■ EXERCISE ■
Please set down all of the data below verbatim.

╔══

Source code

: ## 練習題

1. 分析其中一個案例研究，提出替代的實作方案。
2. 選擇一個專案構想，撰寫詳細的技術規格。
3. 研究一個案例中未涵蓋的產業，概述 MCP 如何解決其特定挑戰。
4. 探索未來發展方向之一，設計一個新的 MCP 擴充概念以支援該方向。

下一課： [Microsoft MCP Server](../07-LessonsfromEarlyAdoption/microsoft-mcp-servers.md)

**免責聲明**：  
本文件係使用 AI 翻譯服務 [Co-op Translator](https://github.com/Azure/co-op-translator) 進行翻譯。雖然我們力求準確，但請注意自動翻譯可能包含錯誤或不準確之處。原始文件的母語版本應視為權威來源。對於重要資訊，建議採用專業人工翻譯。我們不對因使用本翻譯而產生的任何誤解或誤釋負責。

╚══

■ TASK SOLUTION ■
Source code

: ## 練習題

1. 分析其中一個案例研究，提出替代的實作方案。
2. 選擇一個專案構想，撰寫詳細的技術規格。
3. 研究一個案例中未涵蓋的產業，概述 MCP 如何解決其特定挑戰。
4. 探索未來發展方向之一，設計一個新的 MCP 擴充概念以支援該方向。

下一課： [Microsoft MCP Server](../07-LessonsfromEarlyAdoption/microsoft-mcp-servers.md)

**免責聲明**：  
本文件係使用 AI 翻譯服務 [Co-op Translator](https://github.com/Azure/co-op-translator) 進行翻譯。雖然我們力求準確，但請注意自動翻譯可能包含錯誤或不準確之處。原始文件的母語版本應視為權威來源。對於重要資訊，建議採用專業人工翻譯。我們不對因使用本翻譯而產生的任何誤解或誤釋負責。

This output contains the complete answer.